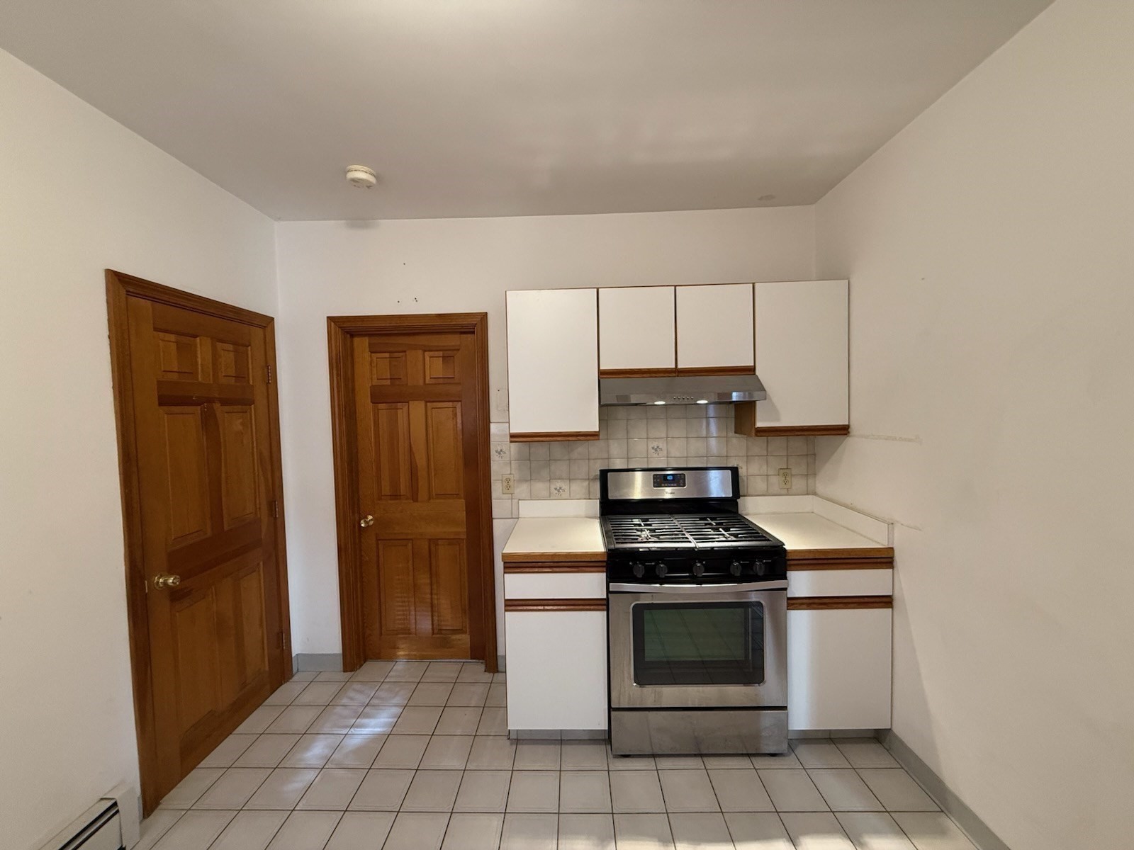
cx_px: 567
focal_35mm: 14
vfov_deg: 85.7
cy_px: 425
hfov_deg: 102.1
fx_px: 459
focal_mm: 2.22
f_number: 2.2
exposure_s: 1/60
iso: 320
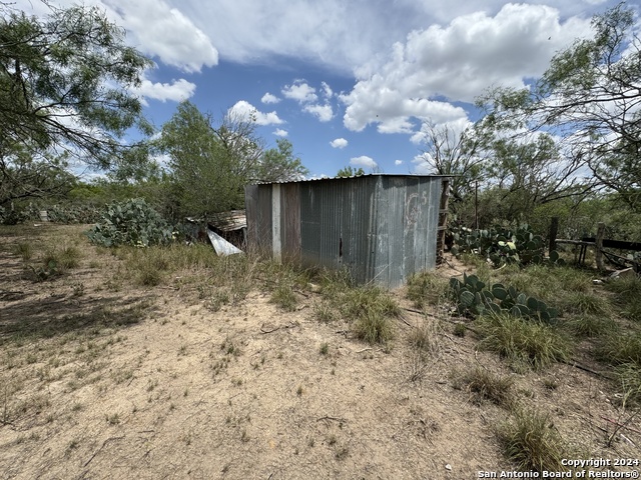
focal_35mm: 14
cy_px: 240
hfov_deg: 102.1
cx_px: 320
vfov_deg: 85.7
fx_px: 259
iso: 40
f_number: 2.2
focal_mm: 2.22
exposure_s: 1/2028
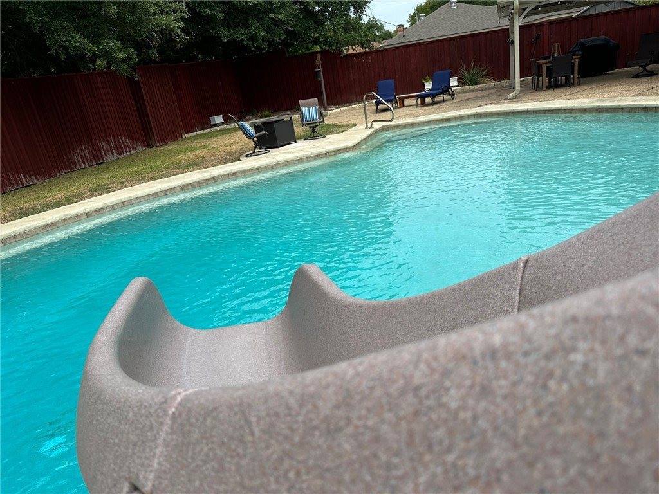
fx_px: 457
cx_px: 330
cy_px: 247
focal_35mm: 24
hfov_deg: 71.6
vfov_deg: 56.8
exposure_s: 1/4545
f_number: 1.78
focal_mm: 6.86
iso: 80
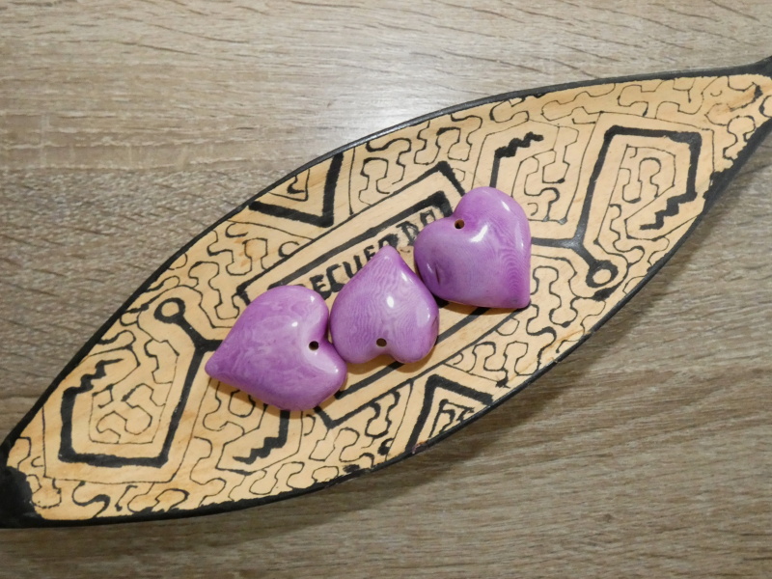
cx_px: 386
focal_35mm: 20
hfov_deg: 81.7
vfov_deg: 66.0
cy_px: 290
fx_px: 446
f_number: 2.8
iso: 800
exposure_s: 1/60
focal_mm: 3.6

▸ **TASK BRIEF**
Every line above goes into the copy unchanged; the pictures do not.

▸ **ANSWER FOR THE TASK**
cx_px: 567
focal_35mm: 14
vfov_deg: 85.7
cy_px: 425
hfov_deg: 102.1
fx_px: 459
focal_mm: 2.22
f_number: 2.2
exposure_s: 1/60
iso: 320
focal_35mm: 14
cy_px: 240
hfov_deg: 102.1
cx_px: 320
vfov_deg: 85.7
fx_px: 259
iso: 40
f_number: 2.2
focal_mm: 2.22
exposure_s: 1/2028
fx_px: 457
cx_px: 330
cy_px: 247
focal_35mm: 24
hfov_deg: 71.6
vfov_deg: 56.8
exposure_s: 1/4545
f_number: 1.78
focal_mm: 6.86
iso: 80
cx_px: 386
focal_35mm: 20
hfov_deg: 81.7
vfov_deg: 66.0
cy_px: 290
fx_px: 446
f_number: 2.8
iso: 800
exposure_s: 1/60
focal_mm: 3.6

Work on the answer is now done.